TESTO.
___
Alla reazione sociale e ai controlli di merito è ovviamente seguita l'attività giudiziaria, che ha dato luogo a numerosi procedimenti penali, a volte su impulso di privati o delle stesse pubbliche amministrazioni, a volte attraverso autonome indagini dell'autorità giudiziaria in tutto il territorio nazionale. Peraltro, le indagini avviate da quest'ultima e gli accertamenti già svolti in passato anche dalla Commissione interministeriale sui falsi invalidi hanno posto in luce una vasta gamma di irregolarità, alcune di ordine amministrativo altre, invece, inquadrabili nell'ambito di condotte penalmente rilevanti.
Va rilevato infine come l'inappropriatezza, gli sprechi e la corruzione siano in qualche misura correlati anche all'attuale frammentazione dell'intervento regionale del Servizio sanitario nazionale che non consente di ottemperare al meglio all'obbligo sancito dall'articolo 32 della Costituzione di tutelare la salute dei cittadini e di garantire equità nell'accesso alle cure indipendentemente dalla regione di residenza.
___
RIGHE ESTRATTE.
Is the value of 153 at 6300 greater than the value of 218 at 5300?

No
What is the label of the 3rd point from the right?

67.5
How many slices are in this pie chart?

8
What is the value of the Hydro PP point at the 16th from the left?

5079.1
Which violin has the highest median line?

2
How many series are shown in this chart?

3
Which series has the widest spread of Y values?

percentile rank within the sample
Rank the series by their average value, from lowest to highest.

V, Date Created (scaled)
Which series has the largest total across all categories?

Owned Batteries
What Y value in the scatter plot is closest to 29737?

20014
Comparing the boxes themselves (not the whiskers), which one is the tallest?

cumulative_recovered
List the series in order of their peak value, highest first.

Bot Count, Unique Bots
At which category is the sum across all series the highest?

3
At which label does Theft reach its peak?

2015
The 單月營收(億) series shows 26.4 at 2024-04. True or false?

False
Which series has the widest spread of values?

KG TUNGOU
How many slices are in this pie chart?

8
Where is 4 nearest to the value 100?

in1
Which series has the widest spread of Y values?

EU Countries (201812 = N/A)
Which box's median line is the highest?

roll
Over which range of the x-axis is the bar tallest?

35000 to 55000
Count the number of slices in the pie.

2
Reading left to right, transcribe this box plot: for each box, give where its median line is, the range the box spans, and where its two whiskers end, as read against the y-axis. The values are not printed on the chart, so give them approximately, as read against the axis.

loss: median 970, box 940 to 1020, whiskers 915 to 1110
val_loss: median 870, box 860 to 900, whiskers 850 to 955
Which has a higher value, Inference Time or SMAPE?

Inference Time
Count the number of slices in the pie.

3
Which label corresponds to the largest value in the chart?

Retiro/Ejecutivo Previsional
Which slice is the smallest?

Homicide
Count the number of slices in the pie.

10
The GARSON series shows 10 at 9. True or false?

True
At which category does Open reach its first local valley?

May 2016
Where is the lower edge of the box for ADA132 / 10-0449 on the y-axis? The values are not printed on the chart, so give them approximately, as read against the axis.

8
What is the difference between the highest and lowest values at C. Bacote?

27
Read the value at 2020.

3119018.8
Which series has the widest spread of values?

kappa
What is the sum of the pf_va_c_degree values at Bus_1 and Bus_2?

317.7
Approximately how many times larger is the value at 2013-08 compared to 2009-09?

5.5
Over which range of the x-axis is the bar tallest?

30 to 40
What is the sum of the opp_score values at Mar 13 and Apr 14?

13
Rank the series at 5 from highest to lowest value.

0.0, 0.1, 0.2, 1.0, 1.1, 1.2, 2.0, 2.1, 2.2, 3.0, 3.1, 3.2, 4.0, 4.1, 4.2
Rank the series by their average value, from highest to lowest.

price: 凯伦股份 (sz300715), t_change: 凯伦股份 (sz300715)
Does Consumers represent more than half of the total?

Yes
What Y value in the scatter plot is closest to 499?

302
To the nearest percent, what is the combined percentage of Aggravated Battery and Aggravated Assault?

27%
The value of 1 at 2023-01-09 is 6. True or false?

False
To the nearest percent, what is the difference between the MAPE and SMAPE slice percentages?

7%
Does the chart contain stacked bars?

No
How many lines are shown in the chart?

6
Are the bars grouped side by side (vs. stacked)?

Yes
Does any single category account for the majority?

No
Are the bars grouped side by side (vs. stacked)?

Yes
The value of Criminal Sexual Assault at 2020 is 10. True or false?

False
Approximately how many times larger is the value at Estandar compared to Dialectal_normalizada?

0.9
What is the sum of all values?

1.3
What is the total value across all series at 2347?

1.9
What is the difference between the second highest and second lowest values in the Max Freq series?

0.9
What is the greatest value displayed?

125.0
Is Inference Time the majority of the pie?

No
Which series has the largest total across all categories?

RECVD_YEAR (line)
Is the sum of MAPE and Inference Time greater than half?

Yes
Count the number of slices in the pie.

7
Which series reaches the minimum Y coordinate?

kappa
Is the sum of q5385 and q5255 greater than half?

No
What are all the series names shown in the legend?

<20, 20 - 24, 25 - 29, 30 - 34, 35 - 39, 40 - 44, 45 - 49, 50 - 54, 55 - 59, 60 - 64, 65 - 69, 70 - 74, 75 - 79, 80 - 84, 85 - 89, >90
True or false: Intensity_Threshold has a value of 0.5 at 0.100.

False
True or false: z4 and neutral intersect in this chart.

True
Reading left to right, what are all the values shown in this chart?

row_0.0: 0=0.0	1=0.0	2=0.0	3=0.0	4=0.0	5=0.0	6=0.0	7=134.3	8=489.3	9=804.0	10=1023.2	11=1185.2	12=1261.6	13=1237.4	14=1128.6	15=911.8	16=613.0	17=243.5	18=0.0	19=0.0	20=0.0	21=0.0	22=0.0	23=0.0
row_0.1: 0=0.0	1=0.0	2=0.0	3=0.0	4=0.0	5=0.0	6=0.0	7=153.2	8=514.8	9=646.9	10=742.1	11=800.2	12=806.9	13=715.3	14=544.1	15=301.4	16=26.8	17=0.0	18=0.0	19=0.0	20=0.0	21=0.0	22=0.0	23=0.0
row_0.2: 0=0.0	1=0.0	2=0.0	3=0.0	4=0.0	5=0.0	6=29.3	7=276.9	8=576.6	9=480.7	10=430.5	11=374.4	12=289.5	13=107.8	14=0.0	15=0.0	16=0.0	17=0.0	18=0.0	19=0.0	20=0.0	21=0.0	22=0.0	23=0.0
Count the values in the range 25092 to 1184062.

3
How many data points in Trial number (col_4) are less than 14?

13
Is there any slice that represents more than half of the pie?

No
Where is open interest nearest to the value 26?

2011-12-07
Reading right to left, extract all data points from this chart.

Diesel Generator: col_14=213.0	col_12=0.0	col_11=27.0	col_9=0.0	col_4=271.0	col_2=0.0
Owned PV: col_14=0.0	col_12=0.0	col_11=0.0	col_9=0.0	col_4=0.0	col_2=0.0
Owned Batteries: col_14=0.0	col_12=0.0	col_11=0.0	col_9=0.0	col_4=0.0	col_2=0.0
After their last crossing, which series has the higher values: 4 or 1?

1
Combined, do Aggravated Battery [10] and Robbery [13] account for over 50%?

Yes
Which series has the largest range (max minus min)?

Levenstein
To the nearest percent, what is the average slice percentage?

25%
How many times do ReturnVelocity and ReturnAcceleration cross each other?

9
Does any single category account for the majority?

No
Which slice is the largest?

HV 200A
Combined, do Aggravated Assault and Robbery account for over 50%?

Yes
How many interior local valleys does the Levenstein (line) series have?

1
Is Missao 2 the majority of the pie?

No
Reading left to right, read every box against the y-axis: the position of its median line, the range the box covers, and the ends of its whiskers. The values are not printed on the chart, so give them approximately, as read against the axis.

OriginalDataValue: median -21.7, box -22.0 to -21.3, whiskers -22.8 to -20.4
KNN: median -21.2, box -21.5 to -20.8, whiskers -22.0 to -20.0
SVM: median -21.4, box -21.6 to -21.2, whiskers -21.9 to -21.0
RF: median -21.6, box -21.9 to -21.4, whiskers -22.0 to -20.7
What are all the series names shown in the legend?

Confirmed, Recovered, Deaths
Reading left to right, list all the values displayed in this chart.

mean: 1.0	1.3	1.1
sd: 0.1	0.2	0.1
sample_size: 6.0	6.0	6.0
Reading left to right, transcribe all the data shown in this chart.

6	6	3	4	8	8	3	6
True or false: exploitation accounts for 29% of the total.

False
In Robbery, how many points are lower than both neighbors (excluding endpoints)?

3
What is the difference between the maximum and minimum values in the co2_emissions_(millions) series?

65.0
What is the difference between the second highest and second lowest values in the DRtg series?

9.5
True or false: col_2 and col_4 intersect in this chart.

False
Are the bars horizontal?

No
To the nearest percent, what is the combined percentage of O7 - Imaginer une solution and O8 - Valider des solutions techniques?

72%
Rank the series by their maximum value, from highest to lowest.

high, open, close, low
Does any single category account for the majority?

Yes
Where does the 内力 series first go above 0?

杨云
___
COMPITI.
[A] Stampa la parte del testo sulle indagini giudiziarie e sulla sanità compresa tra "Va rilevato infine" e "regione di residenza.", estremi inclusi.
[B] Prosegui il testo sulle indagini giudiziarie e sulla sanità dopo l'ultima frase riportata.

RISPOSTE.
[A]
Va rilevato infine come l'inappropriatezza, gli sprechi e la corruzione siano in qualche misura correlati anche all'attuale frammentazione dell'intervento regionale del Servizio sanitario nazionale che non consente di ottemperare al meglio all'obbligo sancito dall'articolo 32 della Costituzione di tutelare la salute dei cittadini e di garantire equità nell'accesso alle cure indipendentemente dalla regione di residenza.

[B]
Attualmente, nel nostro Paese operano di fatto ventuno sistemi sanitari differenti. Ciò determina una grande differenza delle prestazioni erogate, con una ricaduta diretta sui margini di inappropriatezza e di spreco. In questo senso, la riforma del titolo V della parte seconda della Costituzione attualmente in itinere, concorre a indicare il percorso perequativo collegato all'attuazione dei costi standard e alla centralizzazione degli acquisti, che ad oggi non trova peraltro efficace applicazione. Non esiste nessuna giustificazione per cui un presidio sanitario di uso comune debba avere differenze di prezzo tra una regione e l'altra. Sistemi europei di centralizzazione e standardizzazione degli acquisti per la pubblica amministrazione sono attivi da anni e hanno dimostrato di essere un metodo efficace per garantire la correttezza della spesa sui beni e sui servizi nella pubblica amministrazione e per omogeneizzare la qualità dei prodotti.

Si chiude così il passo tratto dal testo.